Come valuta la due giorni del WyScout Forum?
“La ritengo una splendida iniziativa, in cui i contatti nascono spontanei fra club e dirigenti. Infatti l’incontrarsi e il vedersi nei corridoi, porta ad un’automatica voglia di parlarsi, confrontarsi e provare a valutare possibili situazioni di mercato“.
In particolare di cosa si è occupato in questi due giorni?
“Mi sono focalizzato sul mercato dei giovani, occupandomi per la Juventus del settore giovanile. Questa rassegna permette di conoscere i talenti meno noti e di scoprire mercati più remoti. Il WyScout appunto è l’occasione giusta per approfondire i contatti con i mercati in espansione del nostro calcio“.
L’abbiamo vista parlare con l’agente di Nainggolan…
“Si è vero, ma ci siamo confrontati su dove andare a cena (sorride ndr)…”.
La Juve Primavera rappresenta una delle poche squadre che non ricorre ai fuori quota…
“Esatto. Abbiamo intrapreso questa scelta, perchè desideriamo abbassare l’età media della formazione Primavera. I giovani devono crescere nel settore giovanile, ma poi svilupparsi contro avversari esperti e professionisti“.
A tal proposito come valuta la possibilità delle cosiddette squadre B?
“Per quanto ci riguarda siamo favorevoli. Infatti Juventus, Milan ed Inter hanno avanzato la proposta congiunta al Consiglio Federale di inserire in Lega Pro le seconde squadre, vedremo se ci saranno sviluppi in merito“.
Come sarà la prossima Primavera?
“La Juve punterà sulle annate ’94-’95 per far crescere ancor prima i giovani, anche perchè da noi in Italia vengono etichettati come giovani i 23enni, che in Inghilterra invece hanno già alle spalle cinque-sei campionati da professionisti“.
Fra gli stranieri quale target adottate per il settore giovanile bianconero?
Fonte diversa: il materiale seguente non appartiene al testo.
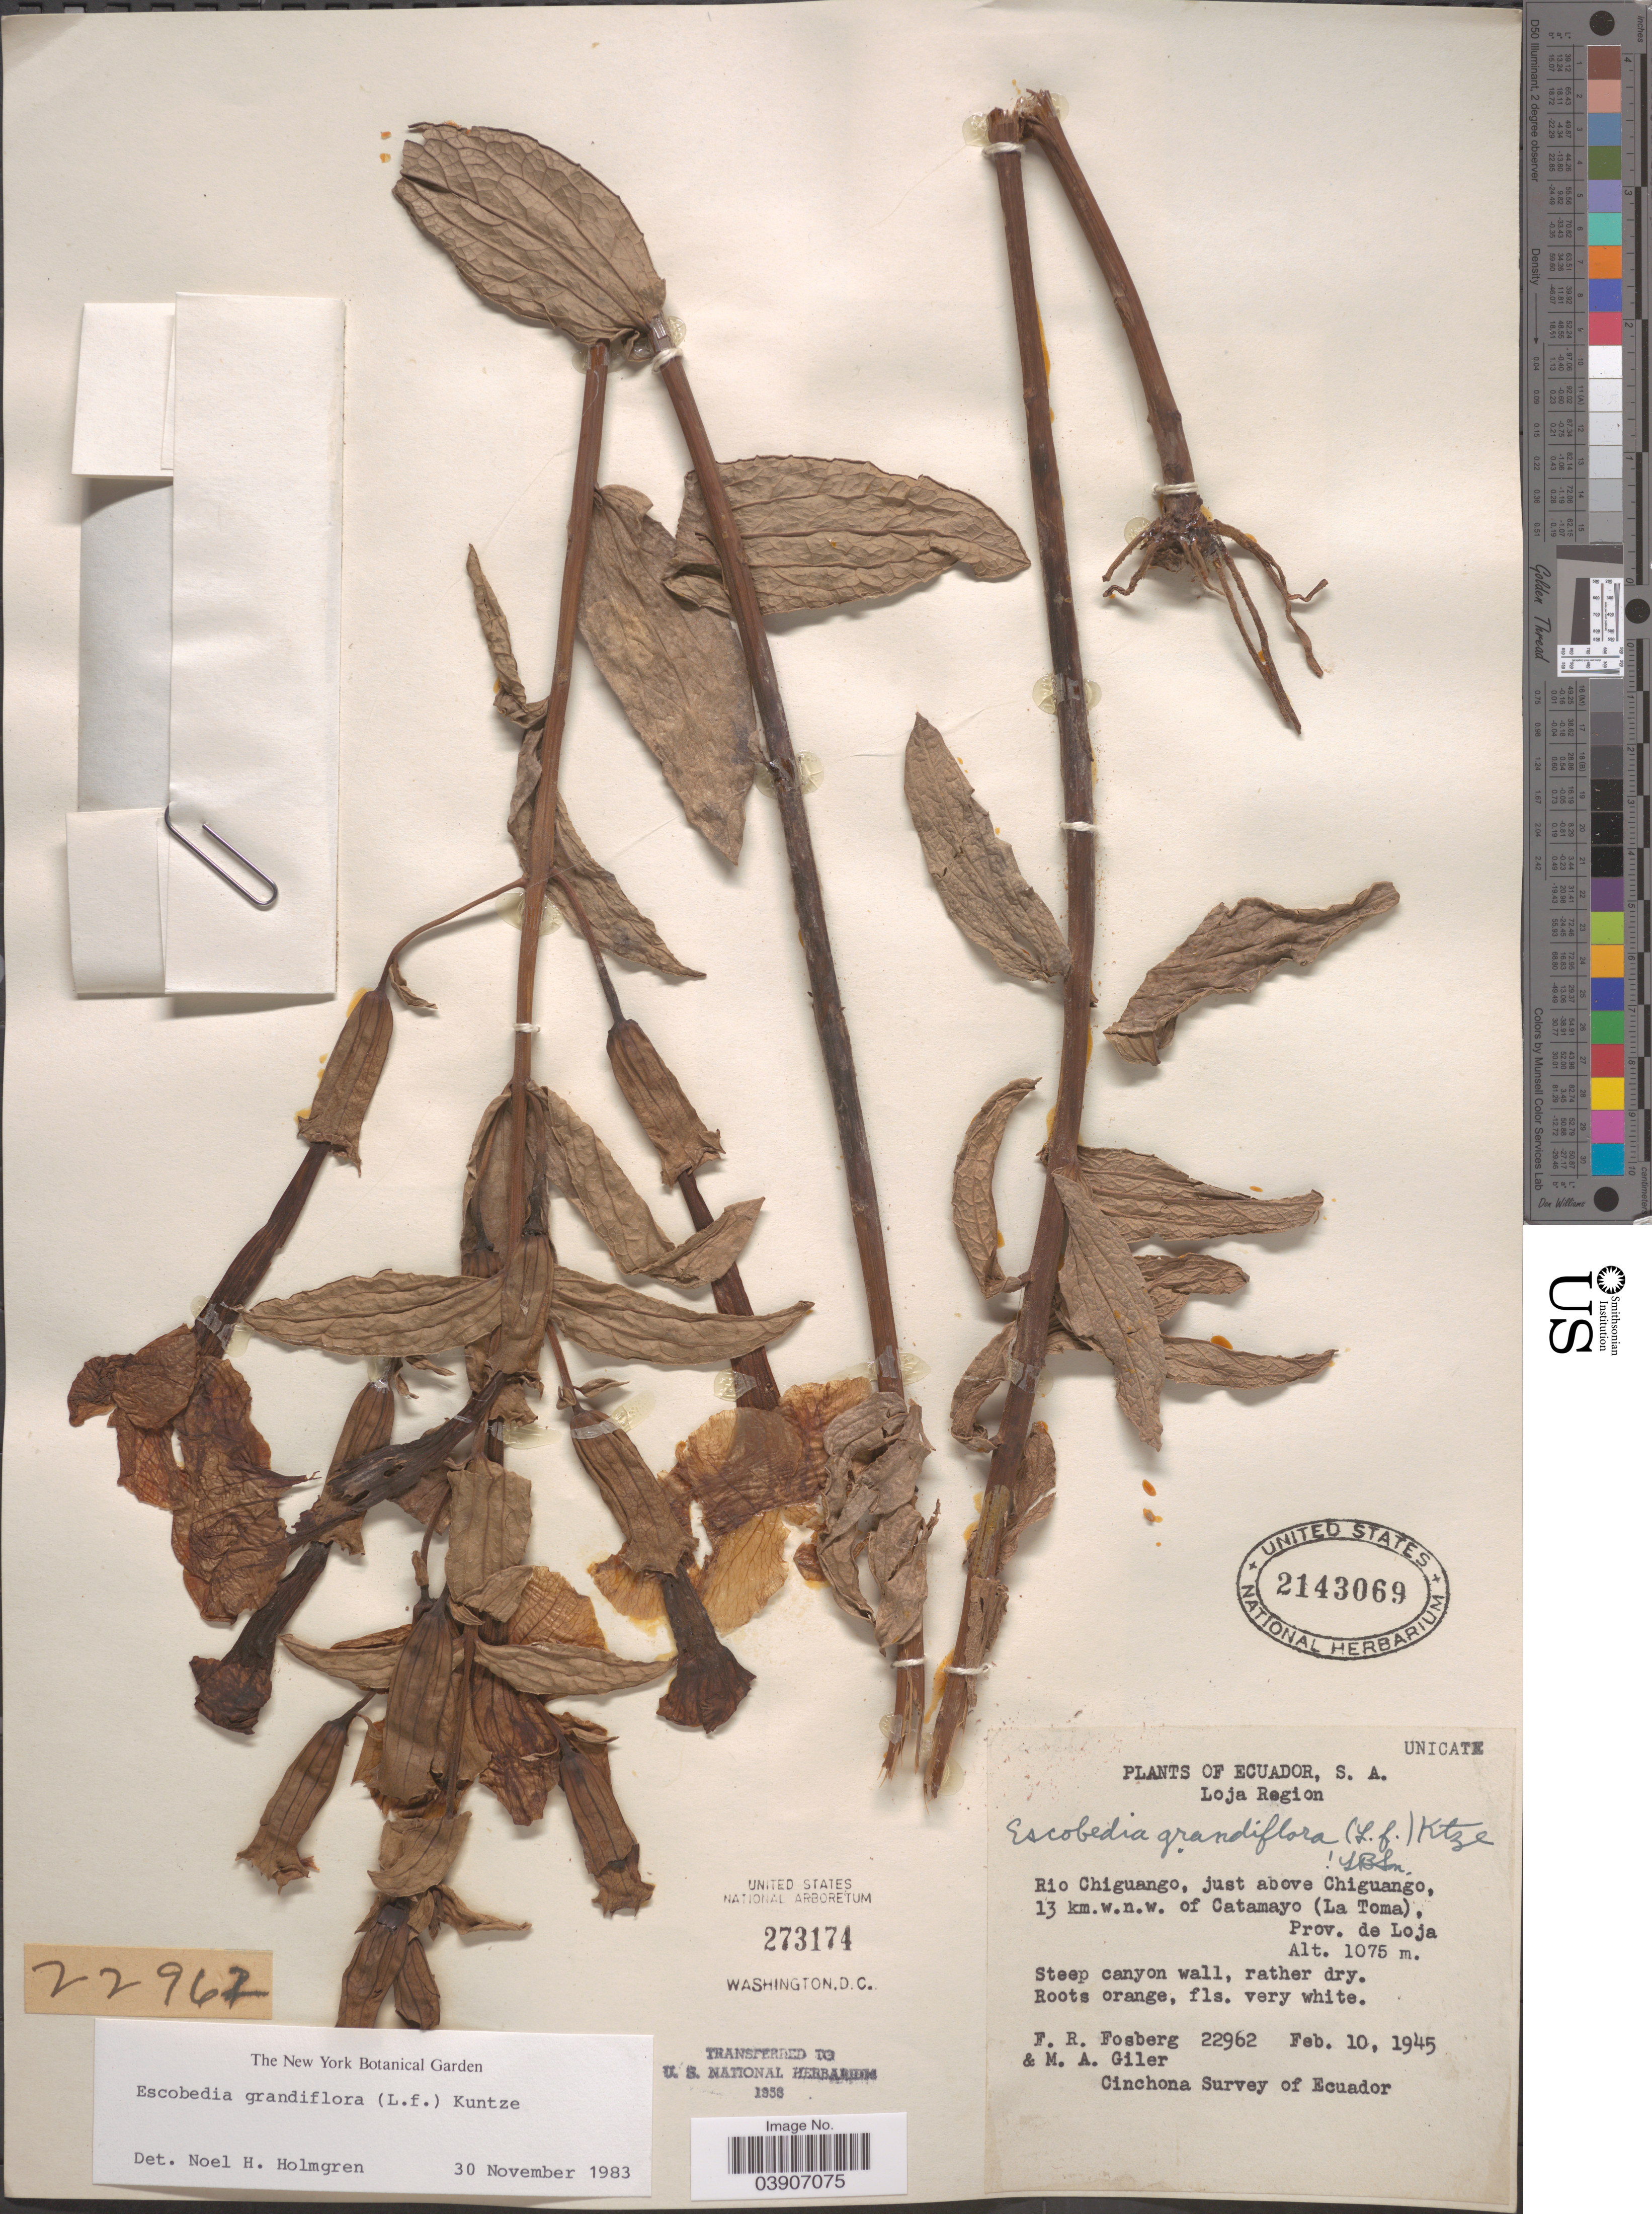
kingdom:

“Privilegiamo essenzialmente i comunitari, però cerchiamo di essere attivi e presenti in ogni angolo del globo. Non è facile, perchè la Juventus è un club con un target alto ed elevato, dunque non tutti i paesi possono proporre giocatori di alto livello“.
Che effetto le fa nel giro di pochi a ritrovarsi alla guida del settore giovanile con vecchi compagni come Conte allenatore della prima squadra o Nedved nel cda della Juve?
“La sensazione è molto bella, perchè quando si parla e ci si confronta nell’ambito calcistico ci si capisce al volo. Inoltre possiamo rinverdire e riverere le emozioni che abbiamo vissuto da calciatori tutti insieme in una nuova affascinante veste. Vogliamo tutti insieme riportare la Juve più in alto possibile, ovvero ai livelli che le competono“.